Actually, my main focus is on how warfare is evolving and most effective innovations are being pioneered by individuals/small groups. Hence the tendency to talk about guerrillas at the expense of states.

Here's a backgrounder article on some of my work from a couple of years ago:

http://www.fastcompany.com/magazine/103/essay-security.html

Hi John,

I would guess the reason "most effective innovations are being pioneered by individuals/small groups" is that most fighting is between nations and individuals/small groups?

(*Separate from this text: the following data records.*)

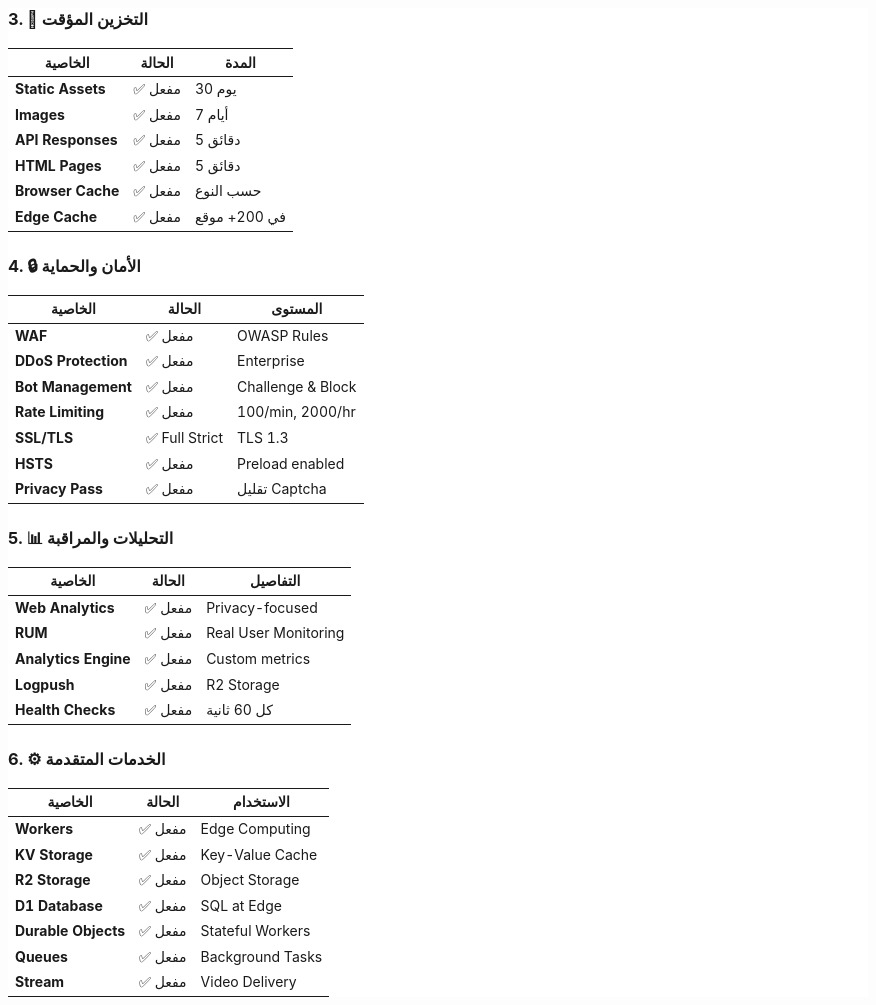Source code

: ### 3. **💾 التخزين المؤقت**
| الخاصية | الحالة | المدة |
|---------|--------|-------|
| **Static Assets** | ✅ مفعل | 30 يوم |
| **Images** | ✅ مفعل | 7 أيام |
| **API Responses** | ✅ مفعل | 5 دقائق |
| **HTML Pages** | ✅ مفعل | 5 دقائق |
| **Browser Cache** | ✅ مفعل | حسب النوع |
| **Edge Cache** | ✅ مفعل | في 200+ موقع |

### 4. **🔒 الأمان والحماية**
| الخاصية | الحالة | المستوى |
|---------|--------|----------|
| **WAF** | ✅ مفعل | OWASP Rules |
| **DDoS Protection** | ✅ مفعل | Enterprise |
| **Bot Management** | ✅ مفعل | Challenge & Block |
| **Rate Limiting** | ✅ مفعل | 100/min, 2000/hr |
| **SSL/TLS** | ✅ Full Strict | TLS 1.3 |
| **HSTS** | ✅ مفعل | Preload enabled |
| **Privacy Pass** | ✅ مفعل | تقليل Captcha |

### 5. **📊 التحليلات والمراقبة**
| الخاصية | الحالة | التفاصيل |
|---------|--------|-----------|
| **Web Analytics** | ✅ مفعل | Privacy-focused |
| **RUM** | ✅ مفعل | Real User Monitoring |
| **Analytics Engine** | ✅ مفعل | Custom metrics |
| **Logpush** | ✅ مفعل | R2 Storage |
| **Health Checks** | ✅ مفعل | كل 60 ثانية |

### 6. **⚙️ الخدمات المتقدمة**
| الخاصية | الحالة | الاستخدام |
|---------|--------|------------|
| **Workers** | ✅ مفعل | Edge Computing |
| **KV Storage** | ✅ مفعل | Key-Value Cache |
| **R2 Storage** | ✅ مفعل | Object Storage |
| **D1 Database** | ✅ مفعل | SQL at Edge |
| **Durable Objects** | ✅ مفعل | Stateful Workers |
| **Queues** | ✅ مفعل | Background Tasks |
| **Stream** | ✅ مفعل | Video Delivery |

In WW2 there was considerable innovation between nations.

In the same way that the size of the participants is asymetric most often what one side is prepared to do is also asymetric, e.g. suicide bombs, genocide... Generally genocide is not seen as an acceptable response unlike say Saddam, Chemical Ali. I imagine that it would be easier say for the US to completely kill everybody in a location than try to police/pacify that area. For the avoidance of any doubt I am not promoting that, or as the politicans would say I cannot foresee any situation whereby I would support that approach!

I am with davebygolly, SamU, and others pointing out the flaws here...

One reason I am a fan of TOD is that it focuses on evidence and rarely puts out sloppy, politically edged punditry like this. This article is a fairly transparent transferring of a hawkish military agenda onto the oil-price topic, and that's about all it contributes. The comment about Venezuela is particularly betraying; Venezuela is not "an ongoing crisis" to anyone except those who are out to get Chavez. That it may "succumb to guerilla warfare" sounds more like a threat (remember the Contras?) than a prediction. Such a thing is equally (un)likely to happen in Saudi or Iran.

Ultimately, Robb offers no evidence that thousands of disparate groups around the world could or would coordinate their actions as a "Shadow OPEC" in a coherent enough manner to play the market. That is merely an idea, an apocalyptic vision, for use in fearmongering.

If Robert (or anyone) comes along and pokes holes in his assertions about light vs heavy crude, I'll be confirmed in my opinion that this is just fluff. I hope not to see too many more distractions like this at TOD...there's plenty of other places (from all sides) to get this sort of thing if you want it.